September 28, 2007 -- John Henry, the resilient racehorse who made a career out of defying the odds, has done it once again.
In mid-September, the 32-year-old Kentucky Horse Park resident started going downhill. Blood tests yielded ominous results. He lost a dramatic amount of weight. The thoroughbred's condition became so critical, in fact, that staffers began making funeral arrangements for the two-time Horse of the Year.
However, they forgot to consult John Henry. After initial treatment, he rallied the way he so often had at the track with his patented come-from-behind stretch runs. He soon made it clear he had no intention of dying on anyone else's time schedule.
John Henry is back to eating the coveted chocolate doughnut holes that the park's executive director, John Nicholson, brings on his daily pilgrimages to the feisty gelding at the Hall of Champions.
While Nicholson is encouraged by John Henry's current demeanor, "We're realistic about the prospects," he said, taking the long view.
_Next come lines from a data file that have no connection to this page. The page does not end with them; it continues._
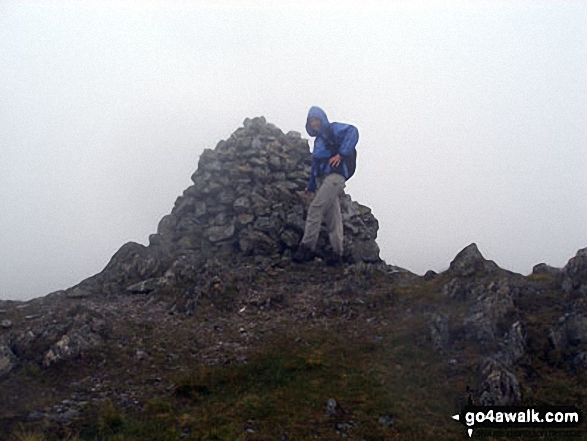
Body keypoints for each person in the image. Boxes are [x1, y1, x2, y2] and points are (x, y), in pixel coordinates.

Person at [292, 106, 359, 267]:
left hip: (335, 177)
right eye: (311, 121)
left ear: (322, 118)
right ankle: (337, 254)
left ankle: (307, 248)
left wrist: (341, 154)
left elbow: (353, 131)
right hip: (323, 180)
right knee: (333, 217)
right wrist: (311, 187)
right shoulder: (318, 141)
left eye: (316, 119)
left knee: (315, 208)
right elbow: (315, 168)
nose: (314, 123)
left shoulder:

After all, 32 is a ripe old age for a horse.
But he noted John Henry' crisis brought some good with it, resulting in a flurry of visitors after his dramatic rejuvenation.
"He is enjoying the adoration that has come his way," chuckled John. Those making the trip to pay homage have included his former exercise rider, Lewis Cenicola, now a trainer, who flew all the way from California to see his old friend. Trainer Ron McAnally and jockey Chris McCarron also dropped by.
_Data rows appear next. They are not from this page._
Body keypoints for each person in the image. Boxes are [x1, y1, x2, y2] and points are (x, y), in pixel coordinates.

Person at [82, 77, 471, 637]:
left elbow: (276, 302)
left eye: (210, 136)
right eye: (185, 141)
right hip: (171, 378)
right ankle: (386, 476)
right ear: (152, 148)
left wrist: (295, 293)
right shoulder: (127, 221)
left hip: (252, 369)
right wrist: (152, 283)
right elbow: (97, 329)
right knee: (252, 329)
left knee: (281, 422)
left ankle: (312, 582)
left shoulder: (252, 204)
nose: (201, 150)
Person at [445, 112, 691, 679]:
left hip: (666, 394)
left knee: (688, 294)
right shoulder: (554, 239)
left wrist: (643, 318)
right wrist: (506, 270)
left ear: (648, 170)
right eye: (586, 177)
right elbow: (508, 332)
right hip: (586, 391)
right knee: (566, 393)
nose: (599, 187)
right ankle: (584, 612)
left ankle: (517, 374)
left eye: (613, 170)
At the start of his career, however, John Henry seemed unlikely to gain much in the way of public attention. Plain-looking, he had an unfashionable sire, Ole Bob Bowers, who once sold for a mere $900. Standing only 15.1 hands and calf-kneed, John Henry did not appear to be a horse who could make history. His auction price at Keeneland, when he first went on the block, was $1,100. But his scorn of taking no for an answer, which translated into a disdain for defeat, and his irascible temperament (apparently inherited from Dad) gave him a leg up in life. As a youngster, he used to stomp his steel buckets and tubs for recreation in his stall, which was the origin of his name (remember the song that goes, "John Henry was a steel-driving man?").
He earned seven Eclipse awards and is the only horse to win the prestigious Arlington Million twice. By the end of his career, the 1980s' Racehorse of the Decade became the richest racehorse in history, with $6,591,860 to his credit.
He acts like a multi-millionaire, too. He's insistent, and his caretakers know they have no choice but to do his bidding. Yet despite his imperious nature, he has struck a chord with fans from around the world, who understand very well why this horse is special beyond what he has accomplished for the record books.
"He is a living reminder that you do not have to have a great pedigree or great advantages to become a champion," said Nicholson. "He has achieved greatness despite every obstacle, so he offers a lesson--not really about racing or even about horses--but for all of us and what we can achieve if we're simply determined."
Along those lines, Nicholson added, "The story of the last couple of weeks in my view is that he will do things, as he always has, on his own terms. He told us he'll decide when he's ready and no one else will."
Robin Bush, one of the caretakers at the Hall of Champions, said in an update on John Henry yesterday morning that, "He's actually feeling very well, eating everything in sight. He's hanging in there and mentally he's doing very well."
In a conversation punctuated by deep, insistent whinnies from John Henry ("Why are you speaking to someone else when you should be giving me your entire attention?" he seemed to be saying), she commented that he has curtailed his leisurely walks around the park as a result of his condition.
Yet while he is spending a good deal of time in his stall, "he has his back door open so he can go in his paddock when he wants to. Lately, he has been content to be in his little area, though sometimes he wants to go out on our walkway," Bush said.
John Henry is never shy about letting his minions know his desires.
"He's very demanding for whatever he wants. He'll whinny very loudly and bounce his head up and down and paw the door with his hoof and make a loud banging noise," Bush said.
That behavior can mean either, "I want treats" or "I want out," in John Henry language.
"If he lets you catch him and put the shank on him, then if he wants to go out he'll start trying to bull his way right out the door. If he starts to do that, you know you better take him," Bush said.
John Henry has been off intravenous fluids for several weeks, but he does get Banamine occasionally and some fluid tubed into his stomach when necessary to make sure he is properly hydrated.
His weight is holding steady, though he is still very thin. Since his teeth are worn, which is part of the natural aging process, he gets meals that are easy to chew and digest. They include Southern States senior feed and on occasion a grain from Purina called Ultium that is high-energy, as well as western timothy hay with soft leaves and head.
John Henry continues to impress everyone around him with his desire not only to live, but to continue his reign as a revered superstar.
"He's fought all his life and had this incredible spirit and the will to conquer and survive," said Bush. "He's still doing that. He loves life and is still fighting for it."